‘Nat cat gap’ in the crosshairs
Eight Lloyd’s syndicates have teamed up to help developing economies tackle underinsurance and protect against the financial cost of natural catastrophes.
The syndicates have committed $400m of capacity towards solutions and are focusing on risk-sharing and diversification initiatives.
The first batch of syndicates are managed by Amlin, Beazley, Hiscox, Mitsui Sumitomo Insurance Group, Nephila, RenaissanceRe Syndicate Management, Tokio Marine Kiln and XL Catlin.
But a Lloyd’s statement said that membership is open to the whole of Lloyd’s.
The group has sent an open invitation to work with international organisations including the World Bank and the British government’s Department for International Development.
It will also look to strengthen existing ties with several global initiatives, such as the Insurance Development Forum created by the International Insurance Society.

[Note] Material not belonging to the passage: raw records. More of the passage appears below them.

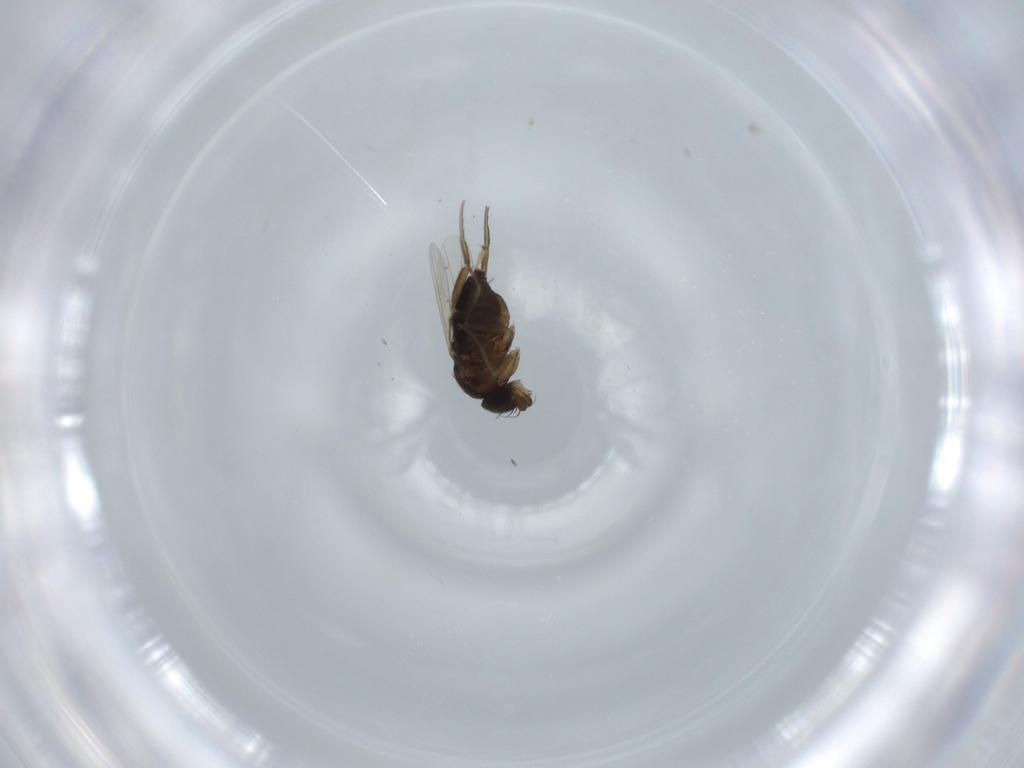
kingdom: Animalia
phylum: Arthropoda
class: Insecta
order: Diptera
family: Phoridae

The group plans to engage with governments, municipalities, and non-governmental organisations, in addition to Lloyd’s client base.
Lloyd’s director of performance management Tom Bolt said: “This collective initiative means the Lloyd’s market can help provide the insurance solutions needed to build resilience to natural hazards and promote risk awareness around the world.
“We are keen to work closely with organisations across the globe to help protect economic growth in developing countries.”
Lloyd’s said that emerging economies across Latin America, Africa, and Asia currently contribute 40% to global GDP, yet represent only 16% of global insurance premiums.
In the event of a natural catastrophe, this level of underinsurance can damage growth and hamper economic development, Lloyd’s said.